Task statement: Please return every line from the entries that has the string "https" in it.

================================

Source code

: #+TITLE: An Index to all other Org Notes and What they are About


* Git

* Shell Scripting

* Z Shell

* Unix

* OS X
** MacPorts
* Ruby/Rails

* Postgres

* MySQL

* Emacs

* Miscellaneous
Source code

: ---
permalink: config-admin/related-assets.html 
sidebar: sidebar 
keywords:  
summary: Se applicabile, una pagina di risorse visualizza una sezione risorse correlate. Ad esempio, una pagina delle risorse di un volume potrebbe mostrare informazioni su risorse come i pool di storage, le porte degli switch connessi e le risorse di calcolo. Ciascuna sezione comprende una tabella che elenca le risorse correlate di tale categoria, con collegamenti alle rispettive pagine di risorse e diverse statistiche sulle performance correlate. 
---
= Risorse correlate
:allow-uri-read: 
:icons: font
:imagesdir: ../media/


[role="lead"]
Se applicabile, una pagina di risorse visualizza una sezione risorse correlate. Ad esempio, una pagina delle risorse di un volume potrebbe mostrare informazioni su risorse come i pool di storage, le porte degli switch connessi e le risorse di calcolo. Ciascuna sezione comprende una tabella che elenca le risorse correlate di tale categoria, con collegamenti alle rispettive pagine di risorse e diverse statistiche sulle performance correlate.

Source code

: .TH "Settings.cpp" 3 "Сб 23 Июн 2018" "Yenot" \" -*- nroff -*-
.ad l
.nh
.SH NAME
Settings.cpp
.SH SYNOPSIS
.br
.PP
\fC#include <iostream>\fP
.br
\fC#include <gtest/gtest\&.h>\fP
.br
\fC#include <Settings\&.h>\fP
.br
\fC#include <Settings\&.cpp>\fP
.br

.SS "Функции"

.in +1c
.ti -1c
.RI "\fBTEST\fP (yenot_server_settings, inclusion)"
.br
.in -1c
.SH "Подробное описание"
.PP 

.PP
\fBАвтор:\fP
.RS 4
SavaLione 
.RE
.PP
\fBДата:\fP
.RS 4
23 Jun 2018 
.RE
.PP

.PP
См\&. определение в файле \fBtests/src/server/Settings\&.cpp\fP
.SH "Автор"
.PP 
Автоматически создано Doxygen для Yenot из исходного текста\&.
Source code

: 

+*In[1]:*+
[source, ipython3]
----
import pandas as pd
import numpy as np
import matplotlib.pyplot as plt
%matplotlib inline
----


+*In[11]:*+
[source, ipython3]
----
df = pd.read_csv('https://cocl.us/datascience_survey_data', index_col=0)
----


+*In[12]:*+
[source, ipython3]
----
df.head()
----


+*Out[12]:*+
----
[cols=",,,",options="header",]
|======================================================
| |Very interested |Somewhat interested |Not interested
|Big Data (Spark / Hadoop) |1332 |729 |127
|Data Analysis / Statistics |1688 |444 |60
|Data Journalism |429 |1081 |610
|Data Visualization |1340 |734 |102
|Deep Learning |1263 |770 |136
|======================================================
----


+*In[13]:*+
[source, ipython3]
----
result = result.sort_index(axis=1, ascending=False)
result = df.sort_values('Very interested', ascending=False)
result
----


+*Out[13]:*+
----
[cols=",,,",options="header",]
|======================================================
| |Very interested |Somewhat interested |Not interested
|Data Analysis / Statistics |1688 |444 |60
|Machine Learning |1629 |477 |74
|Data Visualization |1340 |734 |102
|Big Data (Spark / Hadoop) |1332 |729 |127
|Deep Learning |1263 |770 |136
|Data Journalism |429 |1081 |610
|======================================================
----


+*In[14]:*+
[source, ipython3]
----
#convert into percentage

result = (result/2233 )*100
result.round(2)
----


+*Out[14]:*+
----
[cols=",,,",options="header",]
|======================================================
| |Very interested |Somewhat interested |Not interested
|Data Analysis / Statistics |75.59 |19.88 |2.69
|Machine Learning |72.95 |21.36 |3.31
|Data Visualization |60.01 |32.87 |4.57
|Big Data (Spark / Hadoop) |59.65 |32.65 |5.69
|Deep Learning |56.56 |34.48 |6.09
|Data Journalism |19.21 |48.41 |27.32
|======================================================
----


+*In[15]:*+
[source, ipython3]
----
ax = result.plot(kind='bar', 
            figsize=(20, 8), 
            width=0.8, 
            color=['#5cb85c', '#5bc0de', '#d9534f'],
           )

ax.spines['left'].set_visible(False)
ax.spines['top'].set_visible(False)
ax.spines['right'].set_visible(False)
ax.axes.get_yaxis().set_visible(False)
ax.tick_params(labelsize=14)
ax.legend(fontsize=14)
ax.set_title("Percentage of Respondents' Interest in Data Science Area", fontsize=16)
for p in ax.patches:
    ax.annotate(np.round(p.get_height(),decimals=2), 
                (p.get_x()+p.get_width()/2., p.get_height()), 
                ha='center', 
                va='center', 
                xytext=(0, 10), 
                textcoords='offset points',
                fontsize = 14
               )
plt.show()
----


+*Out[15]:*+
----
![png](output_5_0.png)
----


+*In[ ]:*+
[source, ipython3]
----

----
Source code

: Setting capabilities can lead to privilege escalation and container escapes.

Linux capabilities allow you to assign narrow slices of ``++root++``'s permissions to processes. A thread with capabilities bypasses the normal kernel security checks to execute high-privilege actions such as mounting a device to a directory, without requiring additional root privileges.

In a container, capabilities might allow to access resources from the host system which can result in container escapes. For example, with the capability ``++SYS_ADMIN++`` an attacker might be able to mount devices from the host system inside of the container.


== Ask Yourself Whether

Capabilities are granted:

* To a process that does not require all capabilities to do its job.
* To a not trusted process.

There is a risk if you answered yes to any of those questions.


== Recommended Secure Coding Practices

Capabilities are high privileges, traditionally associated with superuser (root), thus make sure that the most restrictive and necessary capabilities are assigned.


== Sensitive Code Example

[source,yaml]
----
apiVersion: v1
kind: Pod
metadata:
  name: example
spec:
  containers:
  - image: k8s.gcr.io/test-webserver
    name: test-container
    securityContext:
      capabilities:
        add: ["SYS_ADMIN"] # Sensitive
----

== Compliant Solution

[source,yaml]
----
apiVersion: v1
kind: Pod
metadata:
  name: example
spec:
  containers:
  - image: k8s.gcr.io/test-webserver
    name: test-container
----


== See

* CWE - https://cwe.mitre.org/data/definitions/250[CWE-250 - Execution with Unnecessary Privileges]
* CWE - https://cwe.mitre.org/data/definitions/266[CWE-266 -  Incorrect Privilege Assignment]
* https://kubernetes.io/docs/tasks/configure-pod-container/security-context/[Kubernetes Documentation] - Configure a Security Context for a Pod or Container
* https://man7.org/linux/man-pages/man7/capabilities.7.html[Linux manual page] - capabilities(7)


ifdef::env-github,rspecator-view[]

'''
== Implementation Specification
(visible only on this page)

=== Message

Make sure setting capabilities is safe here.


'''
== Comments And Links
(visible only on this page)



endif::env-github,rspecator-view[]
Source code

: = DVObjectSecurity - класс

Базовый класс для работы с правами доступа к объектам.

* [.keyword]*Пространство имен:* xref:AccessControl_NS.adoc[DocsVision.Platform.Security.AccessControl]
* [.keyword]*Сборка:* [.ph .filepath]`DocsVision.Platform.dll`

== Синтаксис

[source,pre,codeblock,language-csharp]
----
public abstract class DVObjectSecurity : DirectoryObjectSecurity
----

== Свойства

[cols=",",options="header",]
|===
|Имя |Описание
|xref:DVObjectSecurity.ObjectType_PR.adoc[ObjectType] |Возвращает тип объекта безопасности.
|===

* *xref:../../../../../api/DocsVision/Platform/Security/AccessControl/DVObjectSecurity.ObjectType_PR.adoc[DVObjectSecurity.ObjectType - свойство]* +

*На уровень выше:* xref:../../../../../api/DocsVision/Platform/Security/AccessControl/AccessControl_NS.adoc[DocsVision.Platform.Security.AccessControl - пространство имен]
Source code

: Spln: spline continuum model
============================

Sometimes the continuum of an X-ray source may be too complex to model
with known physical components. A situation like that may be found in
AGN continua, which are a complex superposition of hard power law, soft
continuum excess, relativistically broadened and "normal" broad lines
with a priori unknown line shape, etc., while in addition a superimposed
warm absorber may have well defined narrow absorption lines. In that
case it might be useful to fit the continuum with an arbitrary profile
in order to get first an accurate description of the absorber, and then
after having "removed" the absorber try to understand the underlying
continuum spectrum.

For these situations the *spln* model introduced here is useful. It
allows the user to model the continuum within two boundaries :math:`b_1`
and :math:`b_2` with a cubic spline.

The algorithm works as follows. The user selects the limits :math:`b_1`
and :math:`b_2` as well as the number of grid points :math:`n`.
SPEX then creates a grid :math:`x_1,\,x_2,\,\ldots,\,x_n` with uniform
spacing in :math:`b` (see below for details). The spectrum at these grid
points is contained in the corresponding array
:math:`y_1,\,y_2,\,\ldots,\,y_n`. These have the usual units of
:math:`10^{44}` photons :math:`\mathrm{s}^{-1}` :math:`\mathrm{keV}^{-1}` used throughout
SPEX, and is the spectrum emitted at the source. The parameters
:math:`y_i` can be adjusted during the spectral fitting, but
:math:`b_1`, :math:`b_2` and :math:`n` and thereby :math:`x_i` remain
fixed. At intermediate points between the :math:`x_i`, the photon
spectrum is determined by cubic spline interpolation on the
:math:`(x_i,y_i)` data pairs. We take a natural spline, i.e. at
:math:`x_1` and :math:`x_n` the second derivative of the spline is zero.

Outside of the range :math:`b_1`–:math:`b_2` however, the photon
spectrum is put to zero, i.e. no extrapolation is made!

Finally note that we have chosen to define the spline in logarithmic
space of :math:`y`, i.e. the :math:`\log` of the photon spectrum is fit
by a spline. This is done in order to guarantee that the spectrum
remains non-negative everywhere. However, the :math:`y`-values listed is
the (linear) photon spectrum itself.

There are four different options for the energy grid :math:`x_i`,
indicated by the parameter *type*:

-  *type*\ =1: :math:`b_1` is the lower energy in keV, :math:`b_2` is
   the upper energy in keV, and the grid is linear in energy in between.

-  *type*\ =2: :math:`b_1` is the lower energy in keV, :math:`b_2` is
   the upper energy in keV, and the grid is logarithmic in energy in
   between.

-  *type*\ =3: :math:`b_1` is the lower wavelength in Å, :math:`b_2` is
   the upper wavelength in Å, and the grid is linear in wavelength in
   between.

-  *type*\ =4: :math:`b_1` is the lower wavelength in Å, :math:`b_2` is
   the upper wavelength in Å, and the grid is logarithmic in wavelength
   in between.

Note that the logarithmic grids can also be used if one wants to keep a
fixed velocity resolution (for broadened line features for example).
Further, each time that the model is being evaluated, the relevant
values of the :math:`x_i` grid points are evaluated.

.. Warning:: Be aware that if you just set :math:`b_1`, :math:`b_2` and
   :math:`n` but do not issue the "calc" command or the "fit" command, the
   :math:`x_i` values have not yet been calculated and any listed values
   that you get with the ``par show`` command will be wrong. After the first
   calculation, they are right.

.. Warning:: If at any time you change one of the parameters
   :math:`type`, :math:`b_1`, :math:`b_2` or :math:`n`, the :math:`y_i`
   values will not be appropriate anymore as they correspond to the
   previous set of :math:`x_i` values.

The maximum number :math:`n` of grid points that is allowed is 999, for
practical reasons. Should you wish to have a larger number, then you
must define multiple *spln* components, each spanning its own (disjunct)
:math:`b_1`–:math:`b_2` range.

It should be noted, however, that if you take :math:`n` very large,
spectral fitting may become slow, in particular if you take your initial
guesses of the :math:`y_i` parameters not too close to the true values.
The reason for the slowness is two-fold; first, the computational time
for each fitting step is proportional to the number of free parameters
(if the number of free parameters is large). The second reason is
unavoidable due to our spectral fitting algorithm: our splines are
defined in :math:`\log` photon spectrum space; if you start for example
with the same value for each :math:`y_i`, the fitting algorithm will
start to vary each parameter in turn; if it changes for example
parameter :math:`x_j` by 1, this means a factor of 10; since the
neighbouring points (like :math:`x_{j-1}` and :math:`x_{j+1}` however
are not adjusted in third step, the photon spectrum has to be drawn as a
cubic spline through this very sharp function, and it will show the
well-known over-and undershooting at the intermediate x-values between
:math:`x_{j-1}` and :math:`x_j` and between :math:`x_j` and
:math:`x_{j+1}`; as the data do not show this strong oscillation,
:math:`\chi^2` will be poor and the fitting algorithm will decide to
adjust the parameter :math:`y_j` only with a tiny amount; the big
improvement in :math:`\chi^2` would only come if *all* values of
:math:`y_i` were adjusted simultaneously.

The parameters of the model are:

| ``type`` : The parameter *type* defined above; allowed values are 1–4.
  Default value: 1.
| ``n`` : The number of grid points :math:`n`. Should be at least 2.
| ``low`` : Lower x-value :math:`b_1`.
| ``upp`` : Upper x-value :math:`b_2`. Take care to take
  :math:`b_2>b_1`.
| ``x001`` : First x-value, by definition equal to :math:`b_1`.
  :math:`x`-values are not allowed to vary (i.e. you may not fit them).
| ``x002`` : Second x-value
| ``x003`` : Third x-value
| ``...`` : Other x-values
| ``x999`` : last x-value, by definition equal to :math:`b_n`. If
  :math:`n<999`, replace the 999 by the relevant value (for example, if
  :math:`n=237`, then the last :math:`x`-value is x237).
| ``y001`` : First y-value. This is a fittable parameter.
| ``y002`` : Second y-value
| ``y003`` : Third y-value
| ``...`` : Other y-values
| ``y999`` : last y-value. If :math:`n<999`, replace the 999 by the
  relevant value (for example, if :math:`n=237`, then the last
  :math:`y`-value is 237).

================================

Task result:
df = pd.read_csv('https://cocl.us/datascience_survey_data', index_col=0)
* CWE - https://cwe.mitre.org/data/definitions/250[CWE-250 - Execution with Unnecessary Privileges]
* CWE - https://cwe.mitre.org/data/definitions/266[CWE-266 -  Incorrect Privilege Assignment]
* https://kubernetes.io/docs/tasks/configure-pod-container/security-context/[Kubernetes Documentation] - Configure a Security Context for a Pod or Container
* https://man7.org/linux/man-pages/man7/capabilities.7.html[Linux manual page] - capabilities(7)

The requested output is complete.